Machine learning based Sleep Staging Analysis

This research was supported by Convergent Technology R&D Program for Human Augmentation through the National Research Foundation of Korea (NRF) funded by the Ministry of Science and ICT.

Mobile AI biosignal analysis refers to technology for the prevention, diagnosis, and control of disease by analyzing the biosignal acquired from sensors of mobile device, using AI technologies. The patient-specific healthcare service can be provided by obtaining each patient’s biosignal at a close distance by mobile device and training.
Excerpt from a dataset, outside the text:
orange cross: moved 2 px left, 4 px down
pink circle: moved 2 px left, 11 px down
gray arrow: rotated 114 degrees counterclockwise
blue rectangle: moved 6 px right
There has been increasing interest on analyzing large-scale medical signal acquired by various medical devices in medical industry, thanks to the development of artificial intelligence (AI) and machine learning (ML). The neural network based machine learning, in particular, is actively leveraged to AI based biodata analysis, achieving remarkable improvement in performance compared to conventional algorithms.
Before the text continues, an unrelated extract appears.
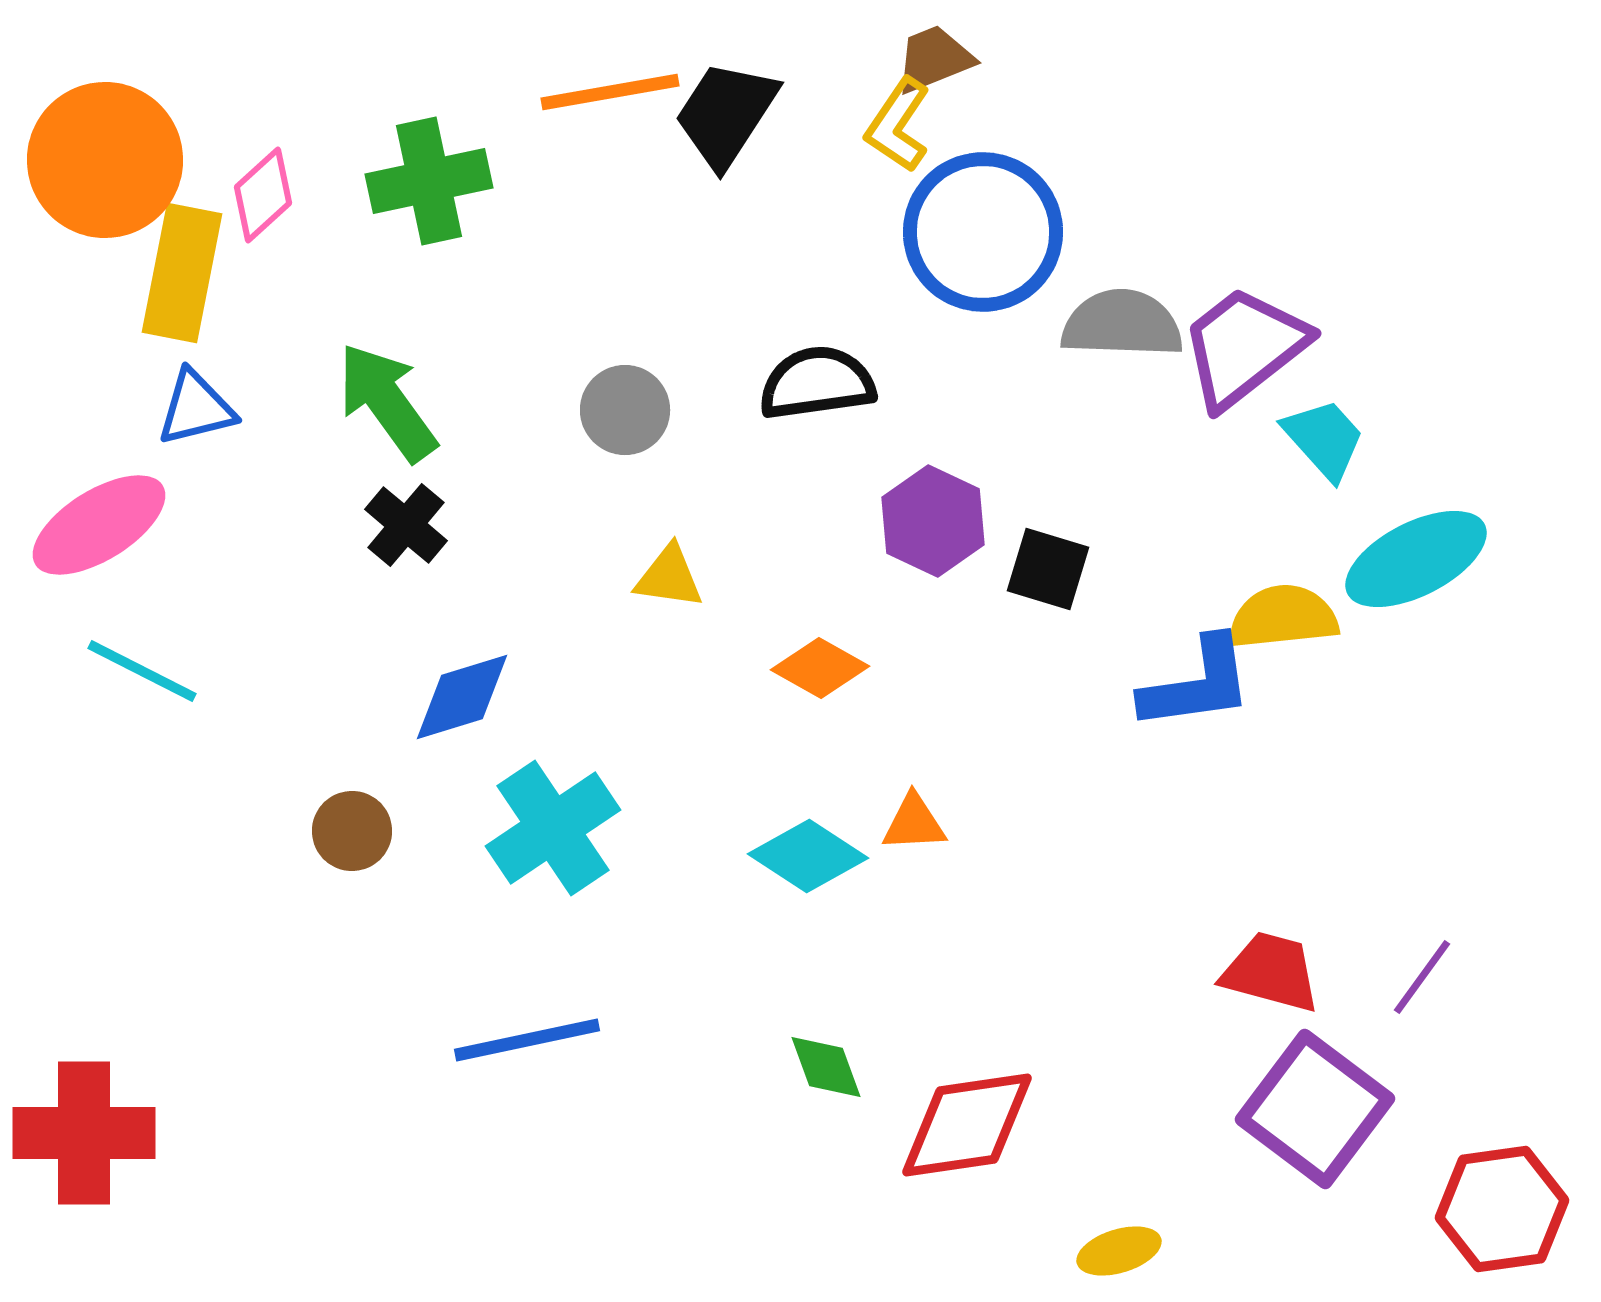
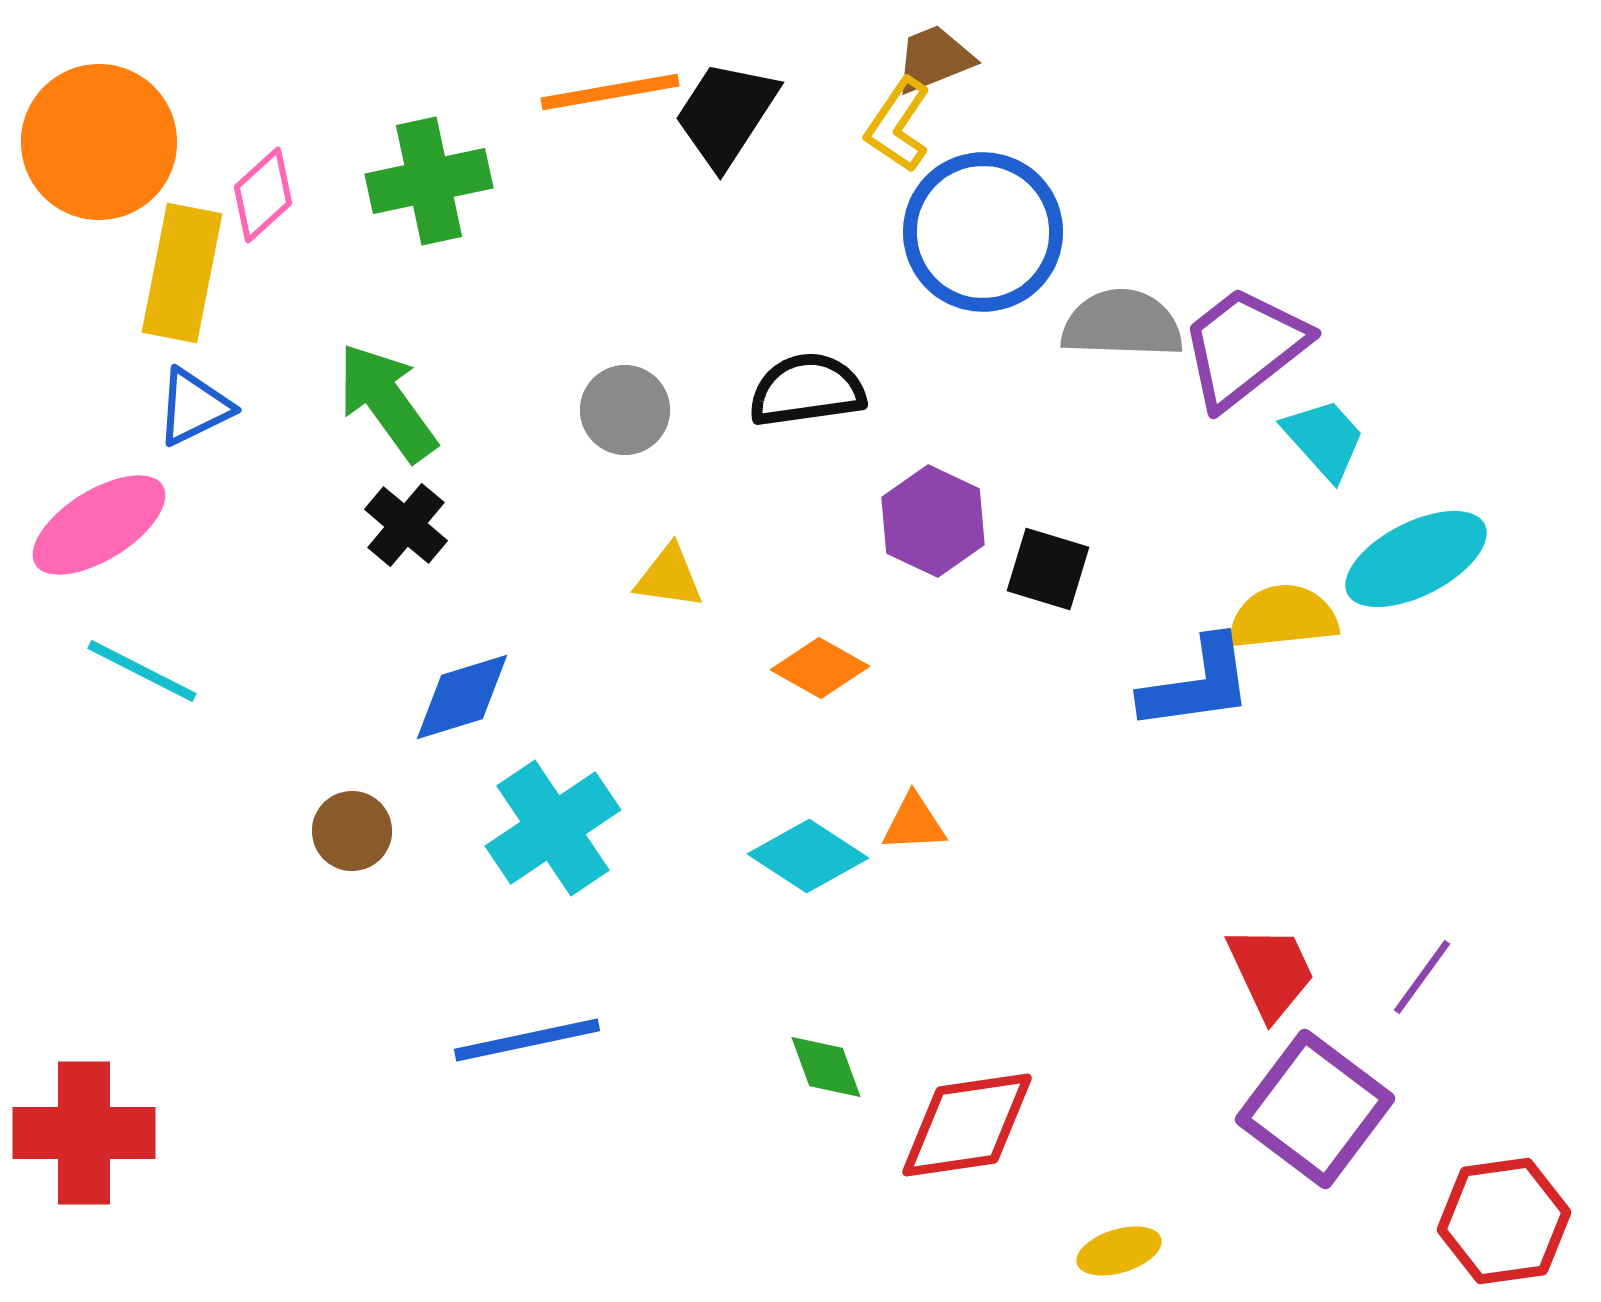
orange circle: moved 6 px left, 18 px up
black semicircle: moved 10 px left, 7 px down
blue triangle: moved 2 px left, 1 px up; rotated 12 degrees counterclockwise
red trapezoid: rotated 50 degrees clockwise
red hexagon: moved 2 px right, 12 px down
The goal of this project is to develop ML based sleep staging algorithms. The interest of research is wide including sleep staging, spindle detection, biosignal denoising and domain adaptation.

Sleep has a basic structural organization, with five unique stages, including “wake”, “rapid eye movement (REM)”, and “non-rapid eye movement (NREM)”; NREM is generally separated into three stages as NREM 1 (N1), NREM2 (N2), and NREM 3 (N3). Sleep staging refers to the identification of the current stage of sleep using biometric signals. Because sleep staging can help explain sleep disorders to provide effective treatments, researchers have developed accurate sleep scoring methods.

Fig 1. Proposed training framework for sleep staging networks using domain adaptation.